Four robot mini-cars. A complex network of tunnels. A race against the clock. This was the final test crafted by an MIT professor for what could be the greatest college class ever.

Despite the course title’s tortuous name — Rapid Autonomous Complex-Environment Competing Ackermann-steering Robot — its acronym, RACECAR, gets students’ curiosity revving.

The students’ challenge: Build a self-driving mini-robot car that can zip around a tunnel maze track while navigating its twists and turns.

Speed racer: MIT’s Sertac Karaman and his robot mini-car designed using the NVIDIA Jetson TK1 devkit.

To give the cars their autonomous abilities, students design and program algorithms using a Jetson TK1 embedded computer. Jetson TK1 helps the 1:10-scale cars deploy the open-source Robot Operating System, assess their environment and develop a language to help them race the fastest while careening around the course.

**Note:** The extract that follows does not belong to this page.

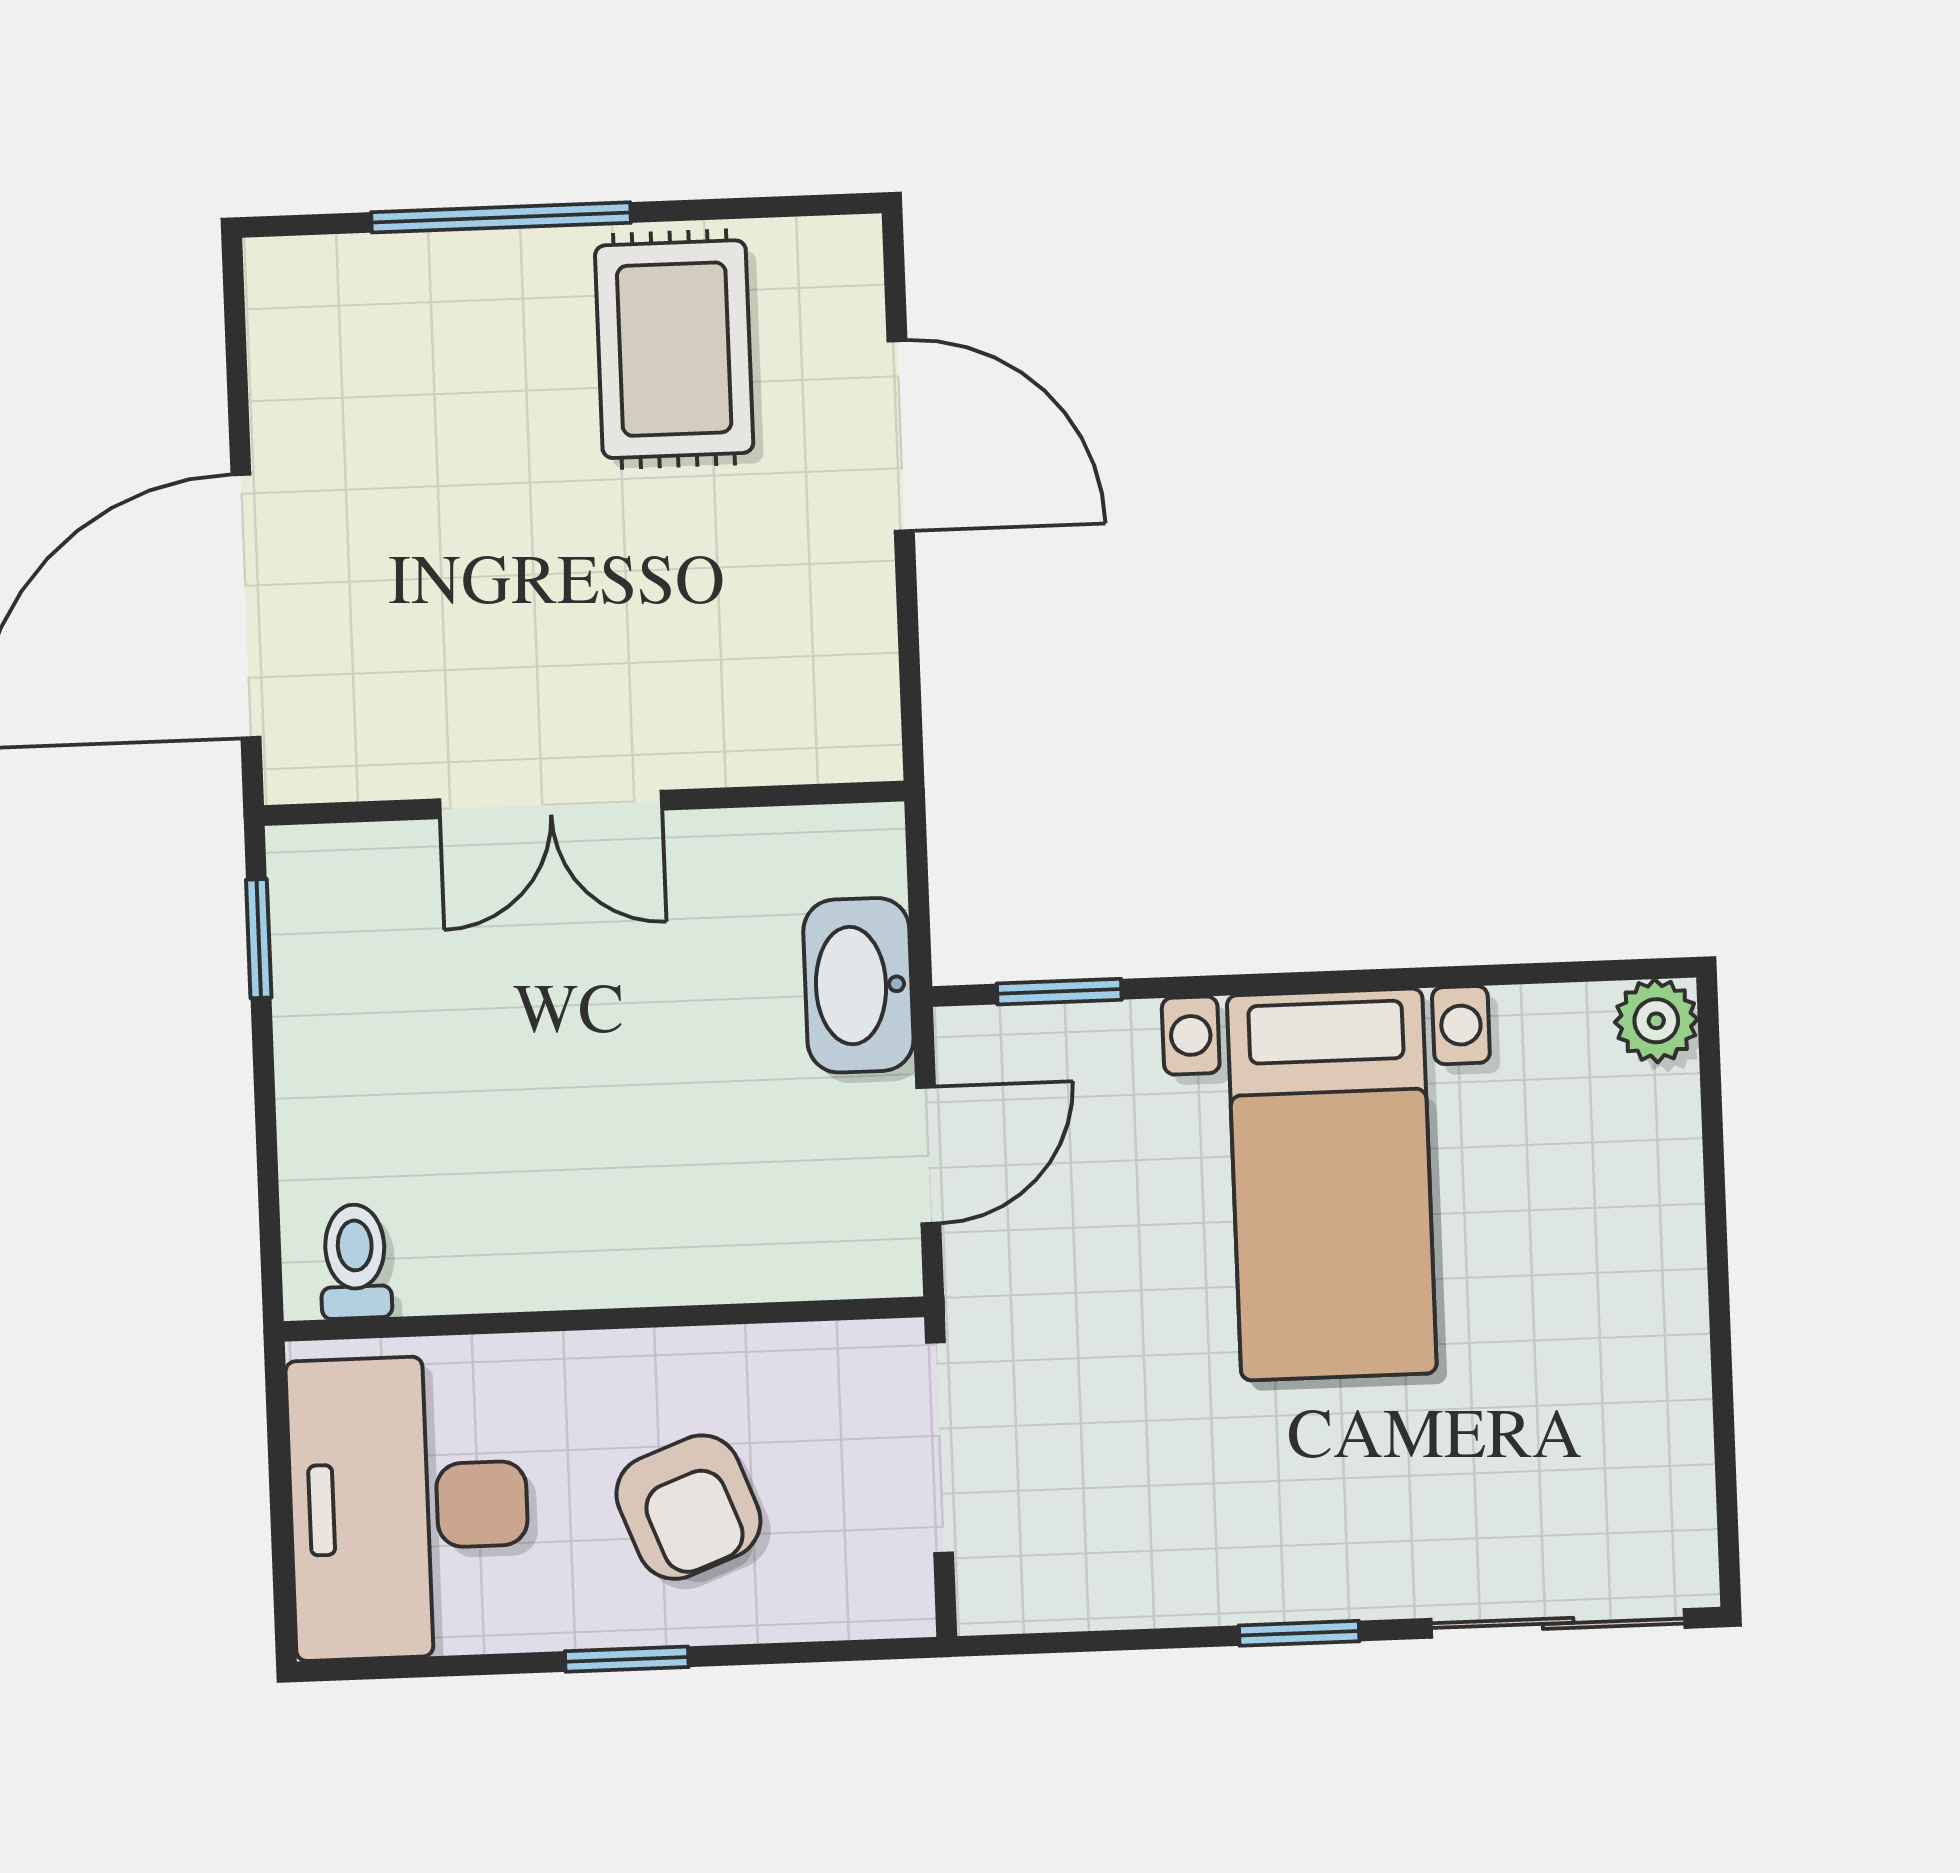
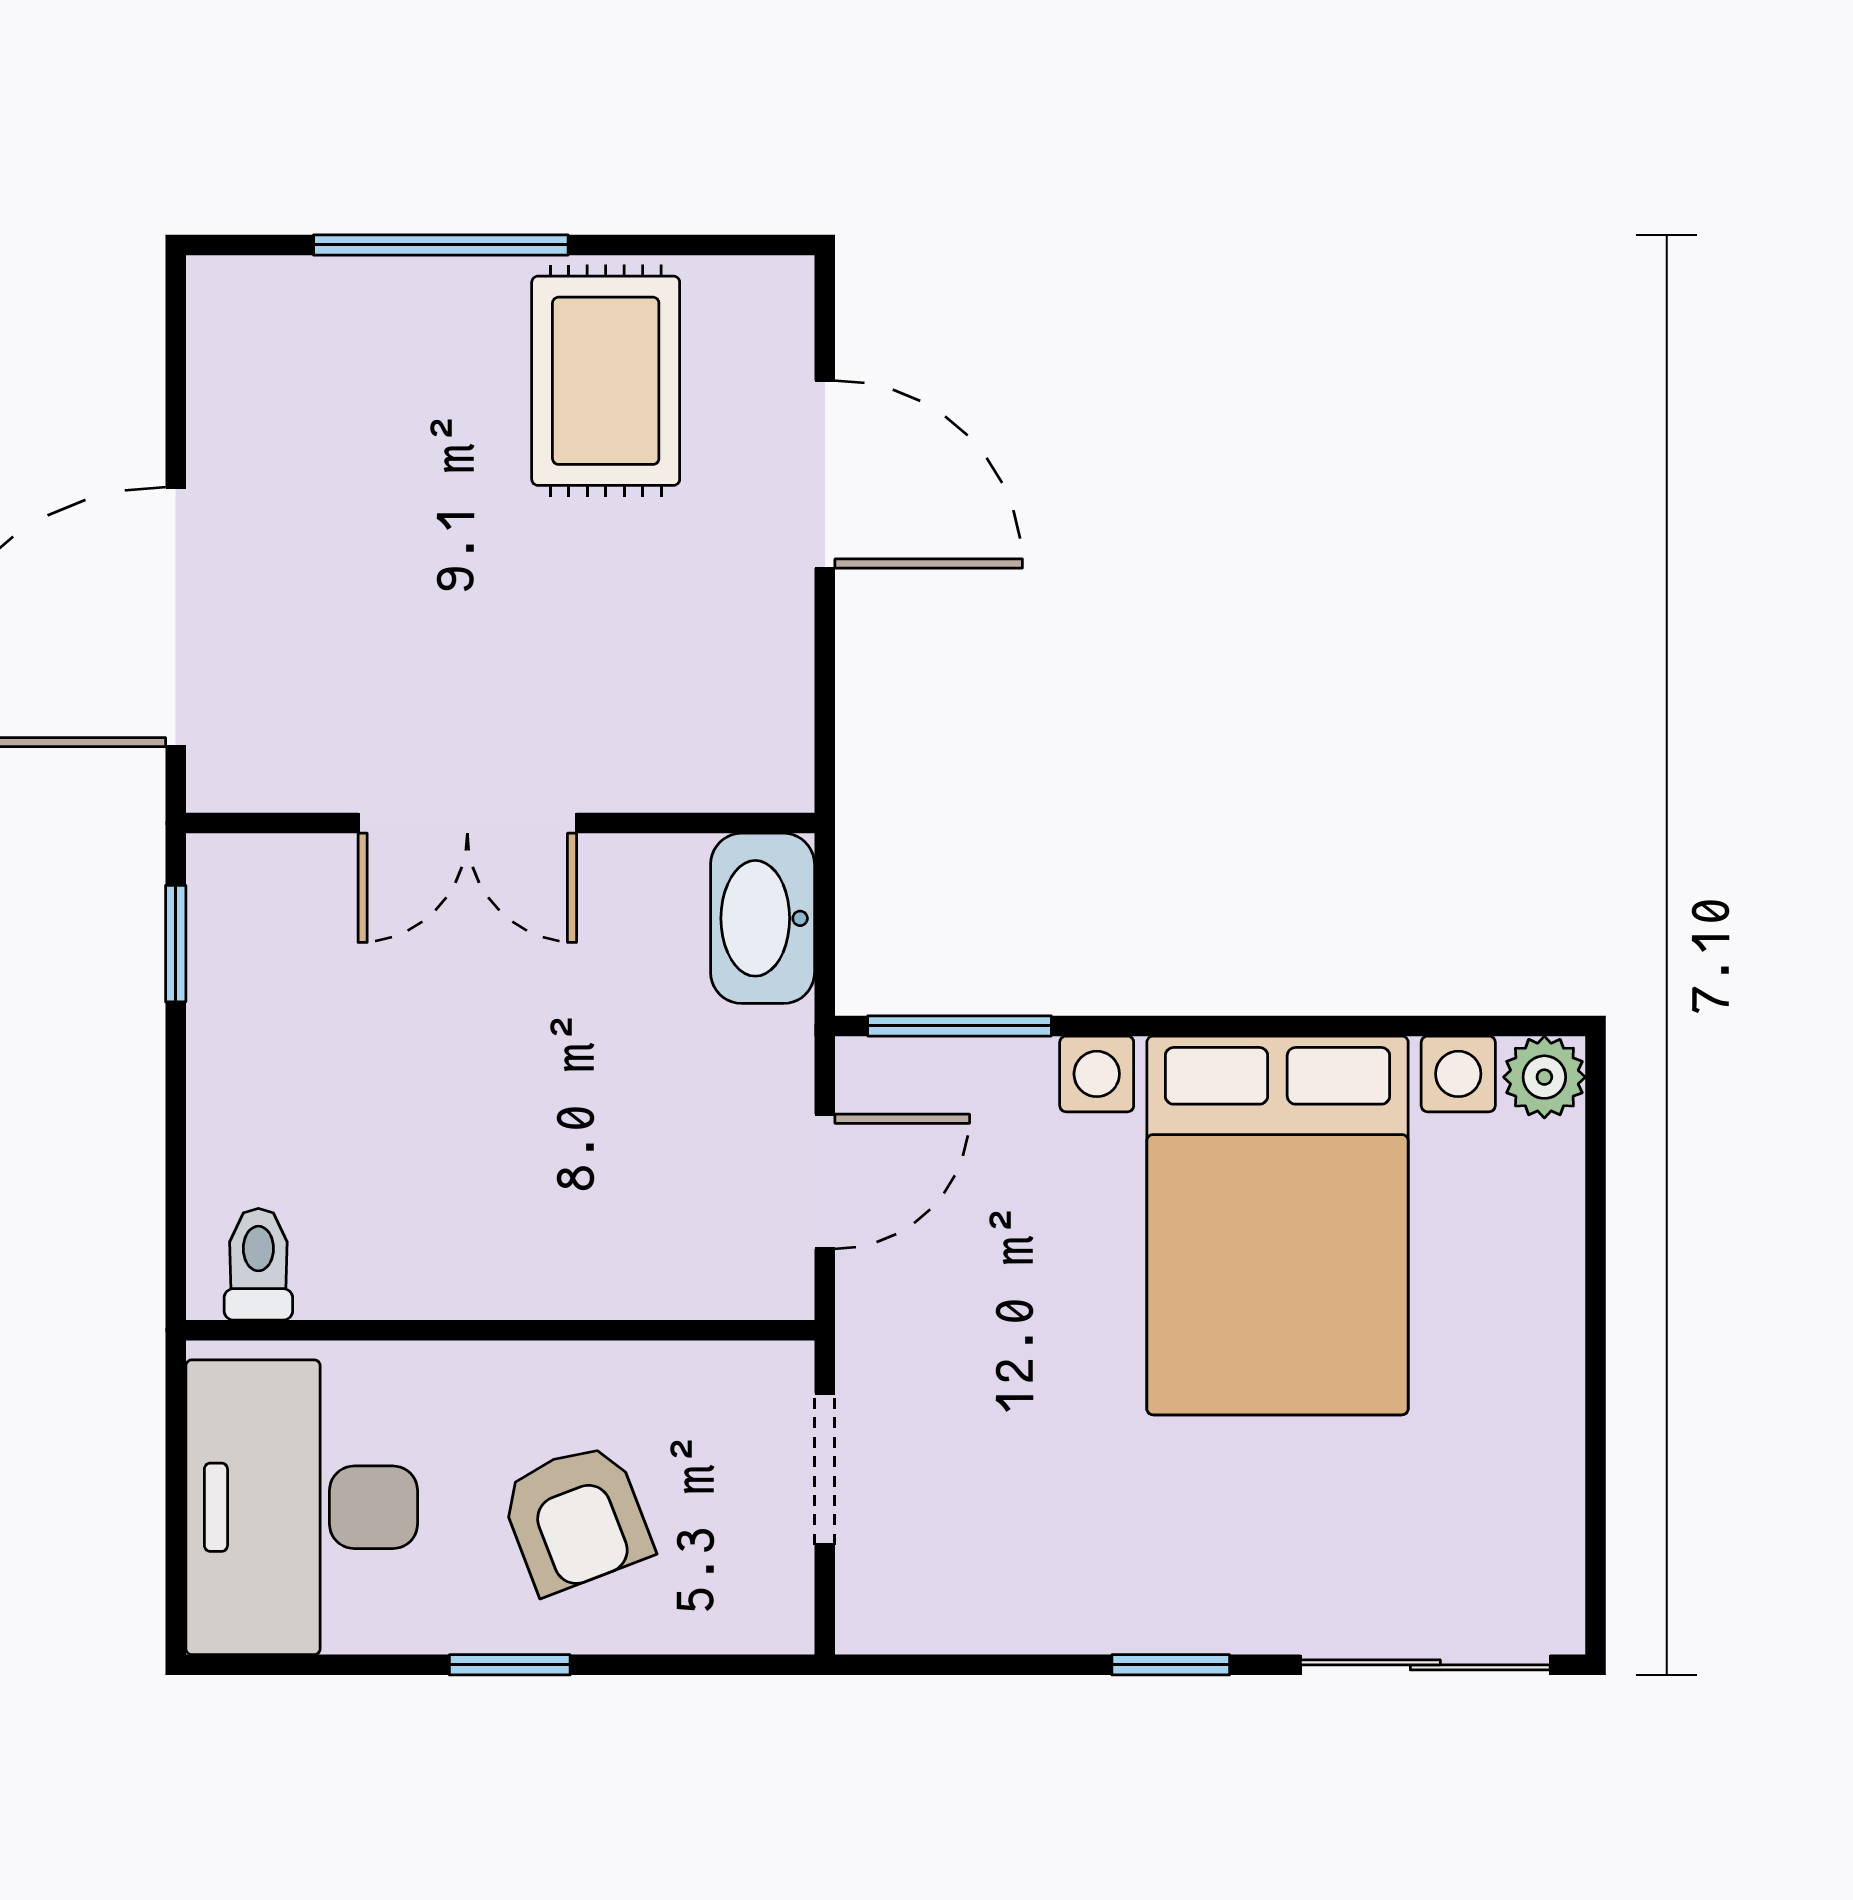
washbasin: (858, 985) -> (763, 918), moved
window: (1059, 992) -> (959, 1026), width x1.50
bed with nightstands: (1332, 1184) -> (1277, 1225), width x1.36
doorway: (940, 1448) -> (825, 1469), width x0.73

The course was so popular, its creator, Sertac Karaman, assistant professor of aeronautics and astronautics at MIT, is designing a bigger version for next year with Jetson at the core.

Raw Power

RACECAR students pool their talents, working in teams of five. Some have software skills. Others worked in robotics. A few have used robot operating systems. None had ever tried anything like this before.

While planning for RACECAR, unveiled last January, Karaman had a personal wish list.

“We needed raw computative power,” he said. “We needed cameras and sensors to feed a lot of data and process it very quickly. We needed powerful tools.”

After testing a Jetson, he ordered 10 more to help power six cars — four for students, one spare and one for he and his colleagues to work on.

Karaman, who joined MIT’s Aeronautics and Astronautics Department after completing his Ph.D. at the school, was struck by the robot-rich environment while learning about safety-critical embedded computer systems deployed in airplanes and drones. Having spent time working on autonomous cars and other vehicles, he was ready to add robots to the mix.

For RACECAR, Karaman and his collaborators — Michael Boulet, Owen Guldner and Michael Park from MIT’s Lincoln Laboratory Beaver Works Center — offered seven lectures on robot operating systems and how algorithmic robotic systems work, coupled with labs that included students learning to program a “scared car,” which backed up when someone walked toward it.

A three-day hackathon found the teams working flat out to implement software operating systems to prepare the cars to race through tunnels without crashing into things.

Robot Car Race

After some warm-ups along the race course, the competition began. The cars, designed not to exceed speeds of eight miles an hour even though they can reach more than double that, were raced one by one around more than 500 feet of tunnels.

“It took the first car about a minute and a half, but the team sped up, pushing the time down to just over 49 seconds. That’s an average speed of about seven miles an hour,” Karaman said. “The car was blasting around the corners. Even the rival teams cheered when the fastest team won.”

For next year’s course, Karaman has big plans — a Formula 1-style race arena with a dozen cars jostling for pole position. After harnessing the power of Jetson, he’s ready to add GPU-powered stereo cameras and feature detection.

“It’s surprising how fast people learn” with Jetson, he said. “You take it out the box and start playing with it. We’d like to put a Jetson on a drone that’s flying around. You can’t do that with a laptop.”